*** Text segment Section Begins ***

Turning the Corner

361 Capital Market Commentary | April 13th, 2020

Social distancing has led to lower than-expected new case growth and hospitalizations in some of the nation’s and world’s hardest hit cities. Great news. As the hospitals, nurses and doctors move away from a peak that is beyond their capacity, and toward one that is manageable, there will be much pressure to allow people to return to work and restart their daily lives. The Fed and Treasury have thrown trillions of dollars at the economy to keep it afloat but at some point, we need to try and rebuild the 15 million plus jobs that were just lost. The world will be looking at its leaders to see when and how the biggest cities, states and regions will reopen. But it will be a soft re-opening given the virus still wants to infect and hurt our elderly and those with underlying conditions. Until there is a vaccine, or abundant virus or antibody testing for COVID-19, life will not be normal.

*** Text segment Section Ends ***
*** Data provided Section Begins ***

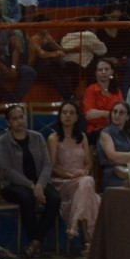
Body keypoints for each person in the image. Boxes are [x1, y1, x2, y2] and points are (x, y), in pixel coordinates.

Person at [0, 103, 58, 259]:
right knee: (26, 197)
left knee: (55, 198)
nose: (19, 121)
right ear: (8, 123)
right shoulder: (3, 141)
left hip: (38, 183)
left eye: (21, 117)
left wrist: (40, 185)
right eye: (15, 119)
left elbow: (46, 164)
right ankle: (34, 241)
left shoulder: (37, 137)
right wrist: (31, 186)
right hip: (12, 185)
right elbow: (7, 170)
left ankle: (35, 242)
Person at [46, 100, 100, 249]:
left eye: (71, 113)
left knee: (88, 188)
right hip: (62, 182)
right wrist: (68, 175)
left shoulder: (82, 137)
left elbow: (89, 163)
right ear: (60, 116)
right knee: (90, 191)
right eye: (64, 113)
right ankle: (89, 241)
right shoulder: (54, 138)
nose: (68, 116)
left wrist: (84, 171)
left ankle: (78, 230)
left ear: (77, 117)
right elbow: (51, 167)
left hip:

*** Data provided Section Ends ***
*** Data provided Section Begins ***

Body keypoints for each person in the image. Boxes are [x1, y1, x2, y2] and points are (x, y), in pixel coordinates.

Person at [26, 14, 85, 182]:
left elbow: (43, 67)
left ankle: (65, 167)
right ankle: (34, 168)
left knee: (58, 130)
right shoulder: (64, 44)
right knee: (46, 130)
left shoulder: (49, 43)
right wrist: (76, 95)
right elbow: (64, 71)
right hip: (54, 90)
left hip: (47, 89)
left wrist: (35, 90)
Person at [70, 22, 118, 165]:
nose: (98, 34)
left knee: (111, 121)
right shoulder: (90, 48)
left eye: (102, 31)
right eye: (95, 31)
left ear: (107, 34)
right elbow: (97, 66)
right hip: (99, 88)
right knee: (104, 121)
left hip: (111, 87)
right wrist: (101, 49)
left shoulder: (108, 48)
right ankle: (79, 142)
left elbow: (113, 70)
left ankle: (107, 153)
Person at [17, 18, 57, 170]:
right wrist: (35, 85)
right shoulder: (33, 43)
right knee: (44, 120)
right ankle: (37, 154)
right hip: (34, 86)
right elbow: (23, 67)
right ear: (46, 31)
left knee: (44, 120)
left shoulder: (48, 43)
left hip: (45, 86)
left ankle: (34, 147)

*** Data provided Section Ends ***
*** Data provided Section Begins ***

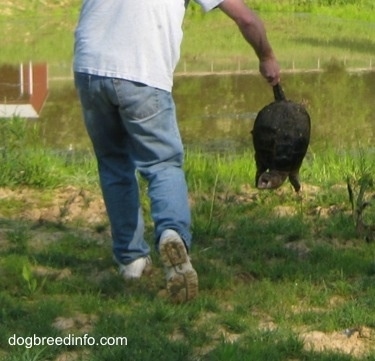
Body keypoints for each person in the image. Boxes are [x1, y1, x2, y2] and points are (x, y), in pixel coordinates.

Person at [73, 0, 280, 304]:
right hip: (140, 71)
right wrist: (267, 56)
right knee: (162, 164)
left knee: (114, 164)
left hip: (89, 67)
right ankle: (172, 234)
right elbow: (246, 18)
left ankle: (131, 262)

*** Data provided Section Ends ***

Rewrite the market commentary between "Social distancing has" and "not be normal.", inclusive, replacing "trillions" with "billions".

# Written answer
Social distancing has led to lower than-expected new case growth and hospitalizations in some of the nation’s and world’s hardest hit cities. Great news. As the hospitals, nurses and doctors move away from a peak that is beyond their capacity, and toward one that is manageable, there will be much pressure to allow people to return to work and restart their daily lives. The Fed and Treasury have thrown billions of dollars at the economy to keep it afloat but at some point, we need to try and rebuild the 15 million plus jobs that were just lost. The world will be looking at its leaders to see when and how the biggest cities, states and regions will reopen. But it will be a soft re-opening given the virus still wants to infect and hurt our elderly and those with underlying conditions. Until there is a vaccine, or abundant virus or antibody testing for COVID-19, life will not be normal.